Stored items from a collection:

-*-

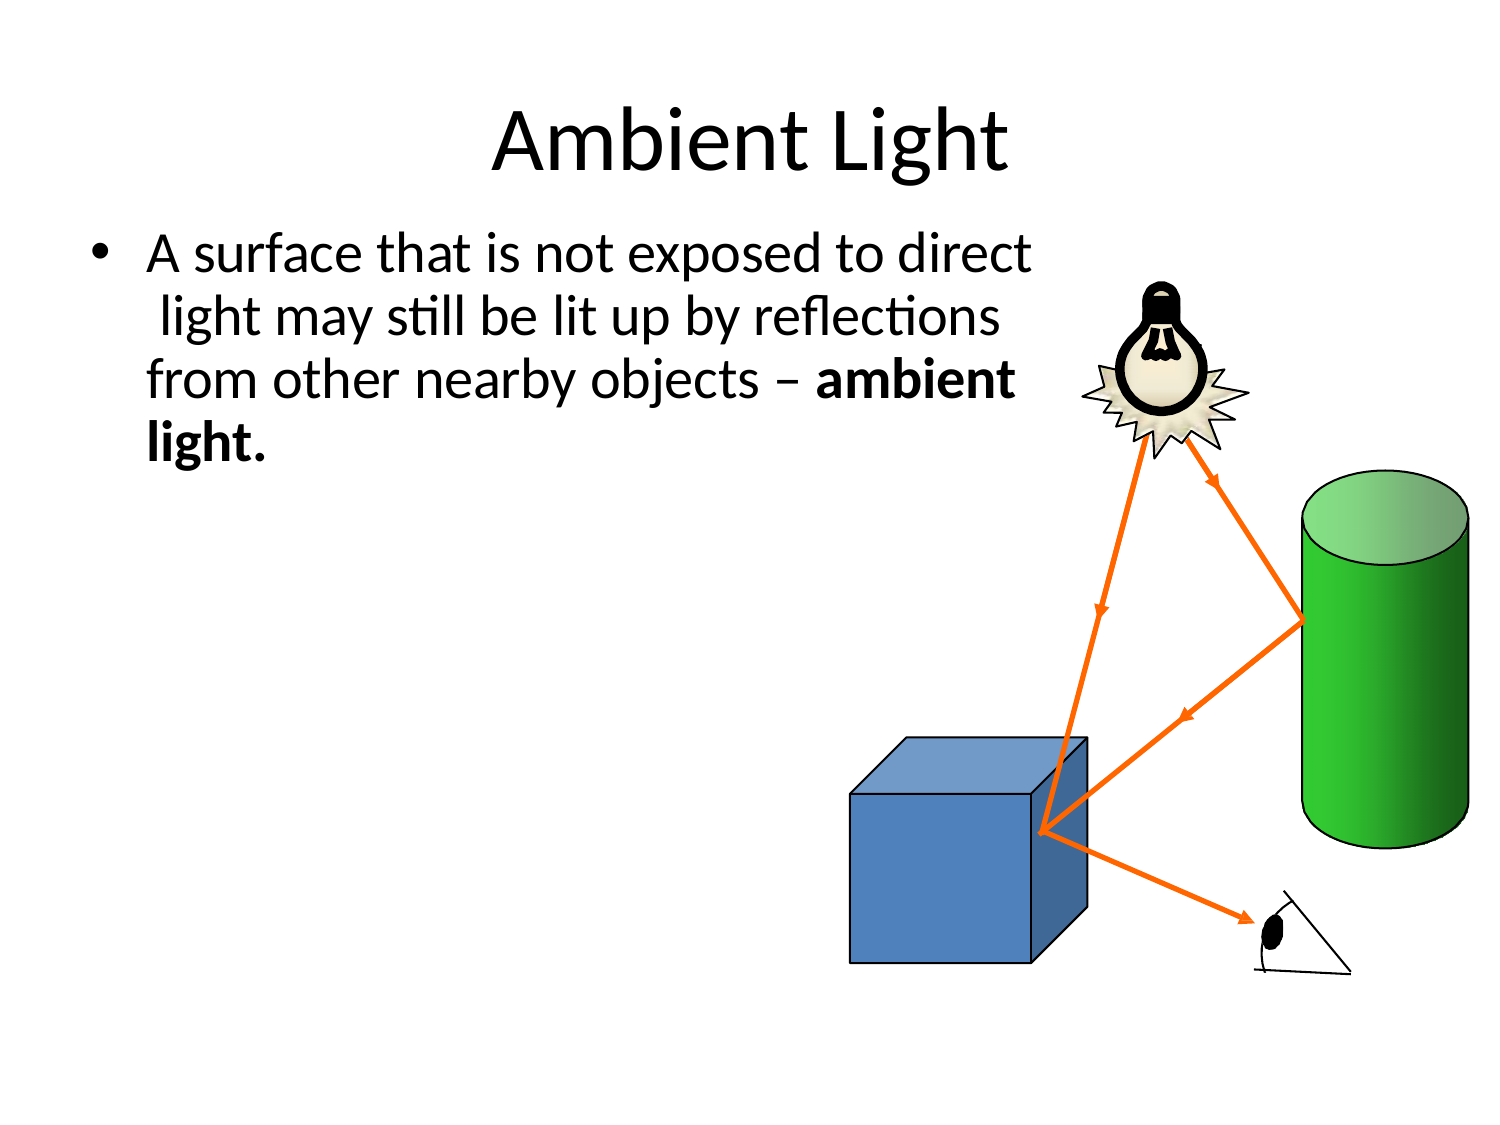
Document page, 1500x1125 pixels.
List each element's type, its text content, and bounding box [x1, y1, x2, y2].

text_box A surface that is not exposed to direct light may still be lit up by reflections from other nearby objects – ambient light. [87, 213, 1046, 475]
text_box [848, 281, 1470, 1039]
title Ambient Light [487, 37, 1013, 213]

-*-

Assignment:
Repeat the data word for word, minus any pictures.

Written answer:
Document page, 1500x1125 pixels.
List each element's type, its text content, and bounding box [x1, y1, x2, y2].

text_box A surface that is not exposed to direct light may still be lit up by reflections from other nearby objects – ambient light. [87, 213, 1046, 475]
text_box [848, 281, 1470, 1039]
title Ambient Light [487, 37, 1013, 213]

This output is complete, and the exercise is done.